IBiólogo, mestre em ecologia e pesquisador colaborador no Laboratório de Ecologia de Ecossistemas da Universidade de Brasília (UnB). É um dos autores do setor de uso da terra, mudança do uso da terra e florestas (LULUCF) do Relatório de Referência do IV Inventário Nacional de Emissões Antrópicas de Gases de Efeito Estufa (GEE)
IIEngenheira florestal pela Universidade Federal do Paraná (UFPR), mestre em sensoriamento remoto pelo Instituto Nacional de Pesquisas Espaciais (INPE), com MBA em gerenciamento de projetos pela Fundação Getúlio Vargas (FGV), e doutoranda em política e gestão da sustentabilidade pela UnB. É responsável pela elaboração do IV Inventário Nacional de Emissões Antrópicas de GEE do setor LULUCF
IIIBióloga, coordenadora geral do Instituto 3 Ciclos - Pesquisa, Conservação e Recuperação e pesquisadora da Associação Plantas do Nordeste (APNE). Colaborou na elaboração do Relatório de Referência do IV Inventário Nacional de Emissões Antrópicas de GEE do setor de LULUCF
IVBiólogo, pesquisador de pós-doutorado da Universidade Estadual de Campinas (Unicamp). Foi consultor da Rede Clima e responsável pela elaboração do Relatório de Referência do IV Inventário Nacional de Emissões Antrópicas de GEE do setor de LULUCF
VProfessora titular do Departamento de Ecologia da UnB, área de ecologia de ecossistemas e biogeoquímica. É coordenadora da subrede Uso da Terra da Rede Clima (MCTI), coordenadora técnico-científica do IV Inventário Nacional de Emissões Antrópicas de GEE para o setor LULUCF
Compreender os efeitos das ações antrópicas sobre a estabilidade climática e propor ações de mitigação e adaptação são alguns dos grandes desafios da humanidade para o século XXI [1, 2]. Dentre os impactos relacionados com as mudanças do clima, estão o aumento da temperatura e do nível do mar, a perda de biodiversidade e de serviços ecossistêmicos, a alteração nos regimes de chuvas e a intensificação dos desastres naturais [3].

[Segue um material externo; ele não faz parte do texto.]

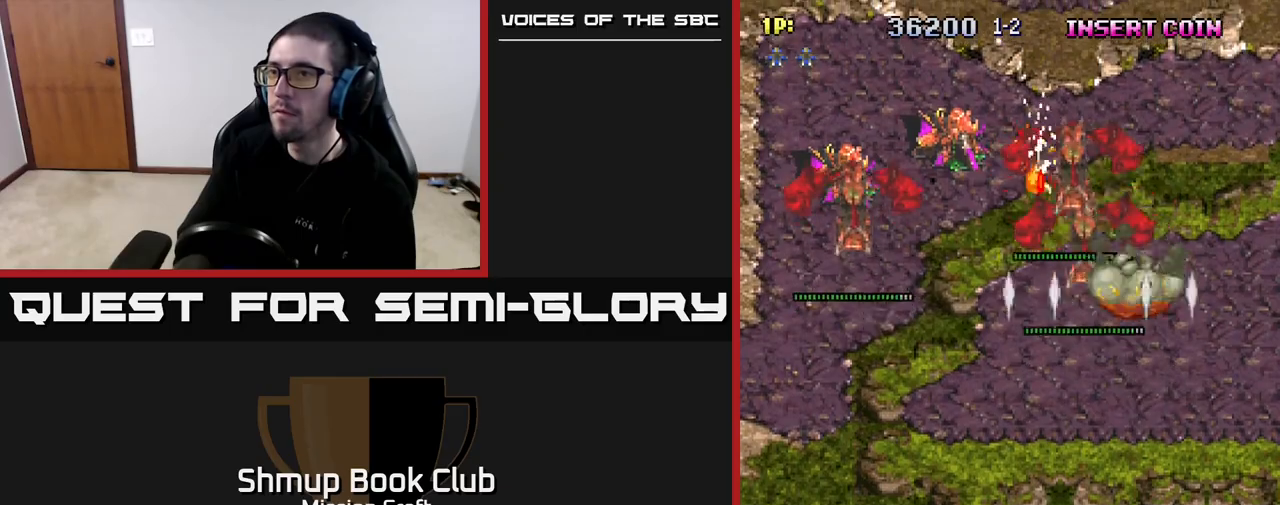
{"buttons": ["R2", "DPAD_LEFT"], "left_stick": "center", "right_stick": "center", "events": [[83, "R2", "down"]]}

O aumento das emissões de gases de efeito estufa (GEE) é um dos principais fatores causadores do aquecimento global, agravando-se, a partir da revolução industrial, devido à queima de combustíveis fósseis e mudanças do uso e cobertura da terra [4]. O acúmulo de GEE na atmosfera provoca uma maior retenção do calor liberado pela superfície terrestre e, consequentemente, aumenta o fenômeno conhecido como "efeito estufa". Embora seja um fenômeno natural e fundamental para a manutenção da vida no planeta, o rápido aumento das emissões de GEE leva à sua intensificação, e a alteração desse equilíbrio ameaça os sistemas naturais e as sociedades humanas [5].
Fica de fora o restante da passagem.